### Try it
Take each line of the data that contains the string "retenue" and copy it.

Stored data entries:
§
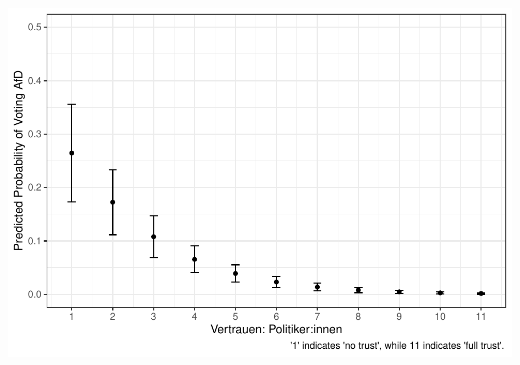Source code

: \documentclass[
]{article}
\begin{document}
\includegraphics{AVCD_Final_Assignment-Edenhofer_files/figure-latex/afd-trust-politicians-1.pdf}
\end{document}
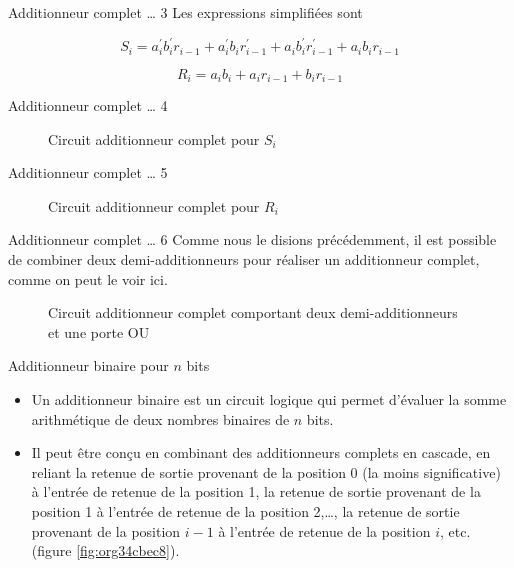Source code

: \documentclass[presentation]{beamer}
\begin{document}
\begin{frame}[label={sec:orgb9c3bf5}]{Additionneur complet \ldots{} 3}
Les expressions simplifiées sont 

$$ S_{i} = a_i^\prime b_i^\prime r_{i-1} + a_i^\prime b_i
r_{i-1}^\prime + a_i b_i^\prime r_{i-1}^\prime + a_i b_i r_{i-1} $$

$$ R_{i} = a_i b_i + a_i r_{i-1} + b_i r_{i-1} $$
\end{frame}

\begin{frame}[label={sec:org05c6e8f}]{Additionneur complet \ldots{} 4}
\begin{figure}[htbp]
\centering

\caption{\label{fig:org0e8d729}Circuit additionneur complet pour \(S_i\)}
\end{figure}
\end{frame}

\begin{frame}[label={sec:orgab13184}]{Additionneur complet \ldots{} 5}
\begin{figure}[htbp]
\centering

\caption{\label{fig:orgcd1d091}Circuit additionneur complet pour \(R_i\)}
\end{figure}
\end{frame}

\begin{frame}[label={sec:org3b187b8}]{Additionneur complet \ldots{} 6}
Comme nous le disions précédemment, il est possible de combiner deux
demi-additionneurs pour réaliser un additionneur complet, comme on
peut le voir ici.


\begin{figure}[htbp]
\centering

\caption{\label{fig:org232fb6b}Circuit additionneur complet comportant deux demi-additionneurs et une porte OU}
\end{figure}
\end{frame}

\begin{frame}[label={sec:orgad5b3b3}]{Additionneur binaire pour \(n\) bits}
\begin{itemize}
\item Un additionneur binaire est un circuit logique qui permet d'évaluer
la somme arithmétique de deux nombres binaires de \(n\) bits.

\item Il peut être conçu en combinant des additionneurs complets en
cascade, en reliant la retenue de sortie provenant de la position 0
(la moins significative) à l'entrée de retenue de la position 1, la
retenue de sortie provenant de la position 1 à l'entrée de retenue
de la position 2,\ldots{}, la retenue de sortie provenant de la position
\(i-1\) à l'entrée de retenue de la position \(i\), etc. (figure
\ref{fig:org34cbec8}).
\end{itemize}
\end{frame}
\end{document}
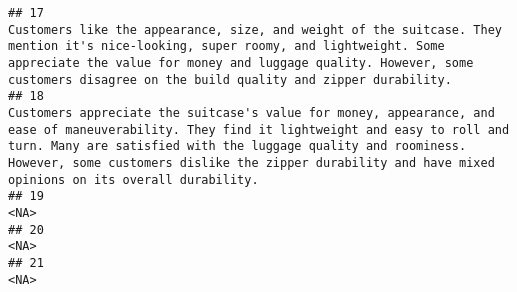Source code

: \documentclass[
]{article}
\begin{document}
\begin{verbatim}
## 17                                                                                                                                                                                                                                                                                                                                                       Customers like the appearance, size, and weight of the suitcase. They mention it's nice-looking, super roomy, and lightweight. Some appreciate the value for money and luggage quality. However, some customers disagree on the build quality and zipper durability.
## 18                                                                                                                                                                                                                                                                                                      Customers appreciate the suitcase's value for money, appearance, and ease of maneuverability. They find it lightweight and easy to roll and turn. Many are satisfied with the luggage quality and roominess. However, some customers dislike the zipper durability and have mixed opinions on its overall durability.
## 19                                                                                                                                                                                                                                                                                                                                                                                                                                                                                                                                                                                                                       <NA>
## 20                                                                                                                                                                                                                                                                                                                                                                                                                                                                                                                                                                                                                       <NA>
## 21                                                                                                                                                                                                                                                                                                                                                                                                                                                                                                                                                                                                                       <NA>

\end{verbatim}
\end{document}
§
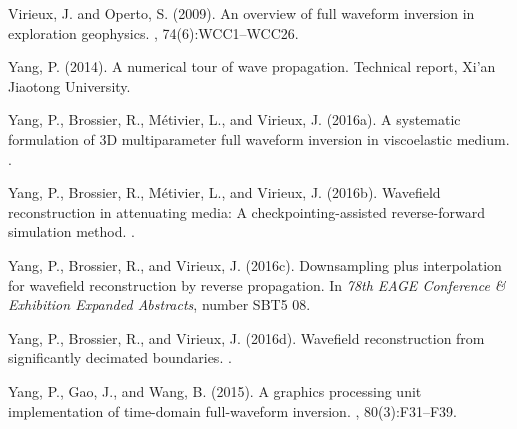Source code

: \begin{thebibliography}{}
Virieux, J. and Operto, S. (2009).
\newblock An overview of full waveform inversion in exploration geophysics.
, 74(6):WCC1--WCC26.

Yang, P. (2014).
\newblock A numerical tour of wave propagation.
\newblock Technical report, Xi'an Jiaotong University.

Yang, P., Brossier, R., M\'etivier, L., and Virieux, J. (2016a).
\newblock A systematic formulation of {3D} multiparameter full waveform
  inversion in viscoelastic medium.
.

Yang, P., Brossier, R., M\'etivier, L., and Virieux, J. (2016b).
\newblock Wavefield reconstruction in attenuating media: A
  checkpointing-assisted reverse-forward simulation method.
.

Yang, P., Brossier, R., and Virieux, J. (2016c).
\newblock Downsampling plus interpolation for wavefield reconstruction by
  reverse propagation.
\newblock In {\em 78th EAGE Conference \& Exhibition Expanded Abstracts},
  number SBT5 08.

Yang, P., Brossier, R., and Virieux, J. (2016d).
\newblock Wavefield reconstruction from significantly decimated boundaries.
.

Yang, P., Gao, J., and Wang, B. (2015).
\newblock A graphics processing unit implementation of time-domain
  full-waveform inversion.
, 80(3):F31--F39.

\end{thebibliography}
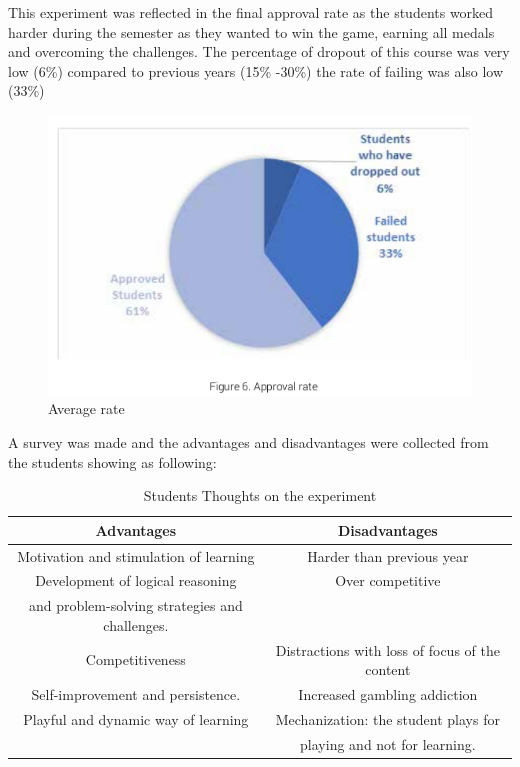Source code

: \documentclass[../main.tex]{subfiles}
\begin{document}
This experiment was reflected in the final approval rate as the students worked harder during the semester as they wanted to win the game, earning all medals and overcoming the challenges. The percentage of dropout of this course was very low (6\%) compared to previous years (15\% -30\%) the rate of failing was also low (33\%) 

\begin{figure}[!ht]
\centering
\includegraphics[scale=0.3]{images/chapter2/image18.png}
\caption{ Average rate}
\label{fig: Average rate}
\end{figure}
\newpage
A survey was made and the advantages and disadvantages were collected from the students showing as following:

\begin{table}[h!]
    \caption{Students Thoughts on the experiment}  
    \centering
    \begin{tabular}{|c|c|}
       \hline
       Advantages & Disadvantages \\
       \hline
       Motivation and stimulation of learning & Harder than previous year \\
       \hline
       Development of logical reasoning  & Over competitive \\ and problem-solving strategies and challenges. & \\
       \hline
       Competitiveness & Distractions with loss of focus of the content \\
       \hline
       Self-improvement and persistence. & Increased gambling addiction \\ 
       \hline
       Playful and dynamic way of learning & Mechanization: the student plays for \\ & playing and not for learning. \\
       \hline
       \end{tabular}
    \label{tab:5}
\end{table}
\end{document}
§
### Written response
cascade, en reliant la retenue de sortie provenant de la position 0
(la moins significative) à l'entrée de retenue de la position 1, la
retenue de sortie provenant de la position 1 à l'entrée de retenue
de la position 2,\ldots{}, la retenue de sortie provenant de la position
\(i-1\) à l'entrée de retenue de la position \(i\), etc. (figure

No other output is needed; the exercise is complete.